Вот почему христианский принцип нравственности представляется нам абсолютным и автономным в полном смысле слова. Это могут допустить и противники абсолютной морали: христианство дает им против неё решительный аргумент, показывая, что допущение абсолютного начала нравственности предполагает веру в самое большое чудо, т. е. веру в добро, как Бога, который больше мира и не ограничен миром. Абсолютная мораль есть такая, которая признает добро как благо и благо — абсолютным, всесильным нравственным началом, т. е. Богом. Он есть и должен быть во всем, воплотиться во всем, откуда — идея царствия Божия, как реального воплощения и представление о Христе, как человеке в котором „обитала вся полнота Божества телесно“ (Кол. II, 9). — В отличие от этой „абсолютной“ морали всякая другая форма нравственного учения так или иначе ограничивает понятие блага и постольку признает его относительным: так, благо признается внешним, объективным или же субъективным благом (счастьем) или, наконец, субъективным, исключительно нравственным добром (которое иногда связывается внешним образом с известною долей относительного счастья). Дилемма между относительным и абсолютным принципом нравственности сводится к вопросу, имеющему и нравственный, и религиозный характер: действительно ли мы верим в добро, как благо, и во что мы верим больше — в Бога или в мир? Важно сознать все последствия, все значение этой дилеммы. Обыкновенно она игнорируется, ибо сознательное и последовательное отрицание добра — в качестве абсолютного, всесильного начала — ведет неизбежно к пессимизму, а признание добра, как абсолютного реального Блага, — к христианской этике. Большинство предпочитает избегать обеих „крайностей“.

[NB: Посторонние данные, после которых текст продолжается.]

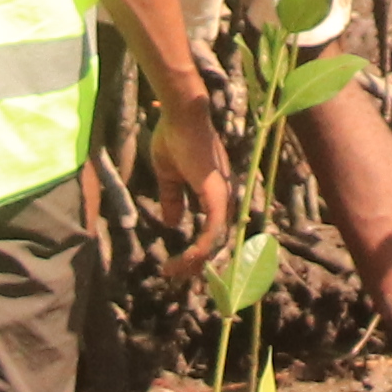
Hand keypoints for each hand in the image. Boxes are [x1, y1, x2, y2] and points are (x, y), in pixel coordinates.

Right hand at [141, 89, 237, 263]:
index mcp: (214, 192)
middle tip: (172, 275)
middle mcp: (223, 198)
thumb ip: (173, 199)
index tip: (174, 264)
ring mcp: (222, 197)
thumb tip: (173, 224)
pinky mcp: (216, 196)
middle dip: (195, 264)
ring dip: (194, 261)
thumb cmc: (173, 138)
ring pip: (214, 242)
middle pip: (215, 242)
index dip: (196, 252)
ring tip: (172, 271)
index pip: (212, 231)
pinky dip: (200, 249)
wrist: (179, 117)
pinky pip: (212, 231)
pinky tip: (184, 259)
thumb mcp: (169, 176)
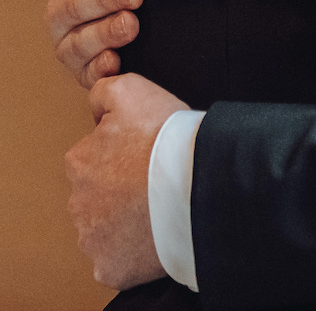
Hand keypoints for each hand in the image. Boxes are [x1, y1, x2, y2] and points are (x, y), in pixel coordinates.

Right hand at [43, 0, 142, 88]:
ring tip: (132, 24)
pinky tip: (117, 61)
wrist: (171, 3)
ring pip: (73, 43)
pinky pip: (86, 75)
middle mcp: (61, 10)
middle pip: (67, 6)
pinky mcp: (88, 72)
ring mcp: (71, 43)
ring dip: (103, 33)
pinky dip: (100, 68)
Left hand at [66, 73, 187, 287]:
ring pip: (106, 228)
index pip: (94, 157)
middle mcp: (78, 203)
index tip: (145, 152)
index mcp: (79, 162)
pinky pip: (118, 259)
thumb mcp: (133, 89)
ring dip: (125, 219)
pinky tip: (155, 232)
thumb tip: (96, 103)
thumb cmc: (165, 138)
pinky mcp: (111, 267)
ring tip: (159, 205)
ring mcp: (93, 239)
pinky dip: (134, 250)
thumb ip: (105, 91)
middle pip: (97, 194)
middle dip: (119, 189)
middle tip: (153, 179)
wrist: (195, 185)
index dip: (123, 151)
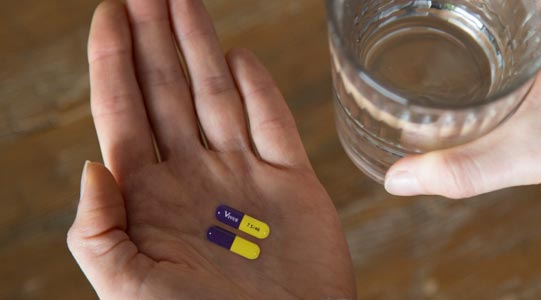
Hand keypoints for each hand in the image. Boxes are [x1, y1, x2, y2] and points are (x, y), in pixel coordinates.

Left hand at [67, 1, 354, 298]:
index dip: (114, 61)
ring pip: (216, 95)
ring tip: (185, 0)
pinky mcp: (292, 184)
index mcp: (149, 200)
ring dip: (200, 46)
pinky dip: (257, 89)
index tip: (110, 13)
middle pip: (168, 91)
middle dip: (155, 37)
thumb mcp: (128, 292)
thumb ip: (98, 230)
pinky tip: (239, 56)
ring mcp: (243, 177)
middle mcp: (194, 178)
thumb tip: (91, 165)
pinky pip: (271, 124)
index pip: (124, 113)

Мы выяснили таким образом историческую особенность христианского нравственного принципа, как единственного принципа абсолютной морали. Таким принципом, — источником добра как блага, — является Бог, а верховною целью нравственного добра на земле является царствие Божие в том смысле, которое делает его единственным достойным предметом совершенной благой Воли. Такое царство реально осуществляется, открывается в совершенном человеке, в „Сыне Божием“, воплощается в Христе. Поэтому, если только мир в своем целом имеет нравственный смысл, если он существует в виду абсолютной нравственной цели, то можно признать уже в нравственном смысле, что „сыном Божиим“, — ради Hero и через Hero все создано (τά πάντα Βιαύτοϋ καί εις αύτον). Если только допустить абсолютный принцип и абсолютную цель нравственности, придется допустить необходимость реального воплощения Божества, а следовательно и реального осуществления Его царства[5]
.V
Мы можем смотреть на этот союз как на божественное явление или видеть в нем явление чисто субъективное, психологическую иллюзию, — исторически от этого дело не меняется: вера христианская по своему действительному содержанию не сводится к одной морали и заключает в себе ряд религиозных убеждений и представлений, интимно связанных с её высшим нравственным принципом.

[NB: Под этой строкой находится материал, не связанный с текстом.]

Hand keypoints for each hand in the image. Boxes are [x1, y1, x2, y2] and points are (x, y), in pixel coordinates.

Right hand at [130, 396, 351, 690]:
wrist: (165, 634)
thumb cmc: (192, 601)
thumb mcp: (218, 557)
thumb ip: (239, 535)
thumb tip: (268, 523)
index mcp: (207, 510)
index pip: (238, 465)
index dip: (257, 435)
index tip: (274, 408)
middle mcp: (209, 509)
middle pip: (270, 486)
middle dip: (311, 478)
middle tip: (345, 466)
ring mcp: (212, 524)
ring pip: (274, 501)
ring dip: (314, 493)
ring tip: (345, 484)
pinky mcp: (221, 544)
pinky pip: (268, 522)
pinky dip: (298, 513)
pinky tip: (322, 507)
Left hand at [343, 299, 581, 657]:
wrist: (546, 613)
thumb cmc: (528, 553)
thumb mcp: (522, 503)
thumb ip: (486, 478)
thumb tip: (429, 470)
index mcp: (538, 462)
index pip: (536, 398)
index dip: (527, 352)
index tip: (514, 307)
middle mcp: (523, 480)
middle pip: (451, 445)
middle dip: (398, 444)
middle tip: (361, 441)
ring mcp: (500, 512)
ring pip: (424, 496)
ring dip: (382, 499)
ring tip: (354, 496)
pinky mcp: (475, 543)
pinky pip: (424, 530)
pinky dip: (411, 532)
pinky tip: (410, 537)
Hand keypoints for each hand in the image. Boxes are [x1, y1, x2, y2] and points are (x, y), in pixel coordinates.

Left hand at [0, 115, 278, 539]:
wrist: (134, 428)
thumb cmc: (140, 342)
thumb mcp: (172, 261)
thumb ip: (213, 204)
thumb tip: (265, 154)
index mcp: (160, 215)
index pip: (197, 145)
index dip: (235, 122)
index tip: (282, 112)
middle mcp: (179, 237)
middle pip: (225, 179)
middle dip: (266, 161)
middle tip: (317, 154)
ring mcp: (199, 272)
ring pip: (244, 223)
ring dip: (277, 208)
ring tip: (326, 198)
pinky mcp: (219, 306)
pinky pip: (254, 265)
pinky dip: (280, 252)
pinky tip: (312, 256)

Теперь спрашивается, правильно ли формулировались эти убеждения и представления догматикой христианской церкви? Имеют ли они свое основание в Евангелии, в первоначальном христианстве, или уже в „никейской вере“ следует видеть „метафизический символ“, продукт эллинского гнозиса в христианстве? Истинны ли положения Никейского собора или нет, каково их происхождение, каково их отношение к исконному христианству? Это уже вопрос чисто исторический и притом имеющий капитальное значение не только для богослова, но и для философа, для историка человеческой мысли.

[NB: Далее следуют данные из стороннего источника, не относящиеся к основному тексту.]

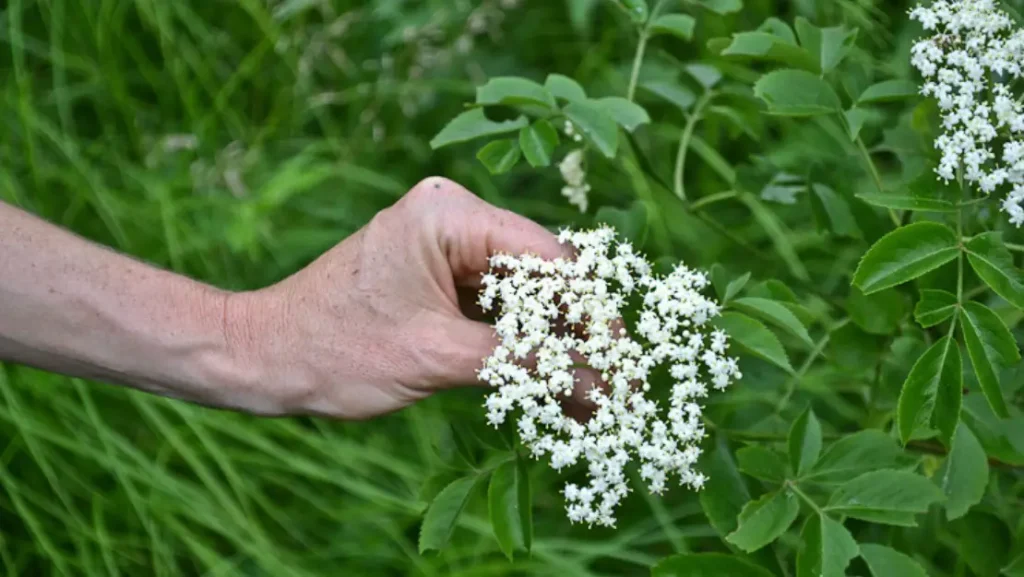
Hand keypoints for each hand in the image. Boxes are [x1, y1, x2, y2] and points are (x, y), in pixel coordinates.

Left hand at [228, 177, 598, 419]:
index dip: (592, 313)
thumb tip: (599, 388)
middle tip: (612, 388)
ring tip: (588, 398)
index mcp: (449, 215)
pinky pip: (495, 305)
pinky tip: (549, 383)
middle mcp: (452, 216)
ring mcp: (445, 244)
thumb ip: (524, 366)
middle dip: (576, 333)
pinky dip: (519, 343)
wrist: (266, 358)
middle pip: (540, 275)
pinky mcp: (439, 274)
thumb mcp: (438, 358)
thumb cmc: (336, 351)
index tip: (622, 363)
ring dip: (551, 344)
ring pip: (522, 294)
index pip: (548, 259)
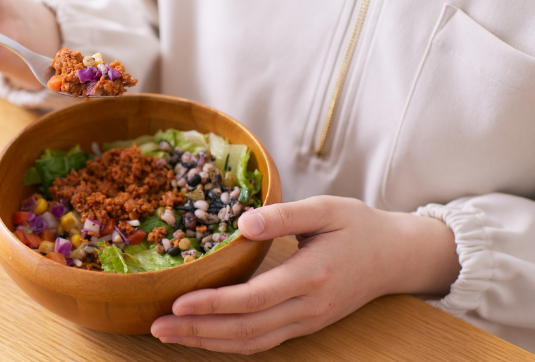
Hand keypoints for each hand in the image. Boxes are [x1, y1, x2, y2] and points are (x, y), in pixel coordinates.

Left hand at [150, 196, 460, 354]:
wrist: (395, 258)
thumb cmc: (357, 226)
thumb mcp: (326, 208)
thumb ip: (284, 215)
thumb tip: (242, 222)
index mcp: (311, 275)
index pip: (254, 298)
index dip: (213, 304)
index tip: (177, 302)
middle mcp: (308, 307)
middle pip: (245, 329)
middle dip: (197, 331)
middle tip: (156, 326)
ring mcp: (307, 322)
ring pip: (251, 342)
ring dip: (207, 342)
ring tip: (168, 335)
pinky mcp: (304, 325)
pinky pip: (262, 341)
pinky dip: (229, 343)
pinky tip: (203, 337)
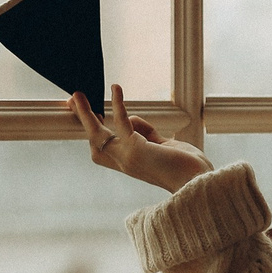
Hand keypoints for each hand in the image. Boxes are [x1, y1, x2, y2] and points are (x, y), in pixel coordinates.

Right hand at [70, 86, 211, 192]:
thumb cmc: (186, 166)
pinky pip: (122, 123)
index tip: (89, 114)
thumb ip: (147, 134)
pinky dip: (118, 105)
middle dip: (82, 120)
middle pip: (94, 141)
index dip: (93, 132)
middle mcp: (124, 163)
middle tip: (72, 100)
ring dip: (85, 114)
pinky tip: (116, 89)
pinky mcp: (137, 150)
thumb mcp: (162, 146)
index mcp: (130, 163)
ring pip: (98, 134)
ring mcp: (127, 158)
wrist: (199, 183)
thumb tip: (132, 120)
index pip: (103, 148)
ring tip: (77, 95)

Мотивом первого вселенского собора служила во всяком случае не метафизическая проблема. Проф. Гарнак, наиболее выдающийся представитель антидогматического движения в современном протестантстве, со свойственным ему историческим талантом и тонким религиозным чутьем, дает превосходную характеристику стремлений Афанасия Великого. Он указывает, что в арианском споре дело шло не только об основном вопросе христианской веры, но и самого монотеизма: есть ли то Божество, которому христианин поклоняется во Христе, единый Бог, или же это какой-то второй бог? И чему поклоняется в Нем христианин — Богу или твари? Интерес этого вопроса, взволновавший всю римскую империю, был очевидно практическим, а не метафизическим. To же следует сказать и про другие крупные религиозные споры, пока они не приняли схоластического, специально-богословского характера.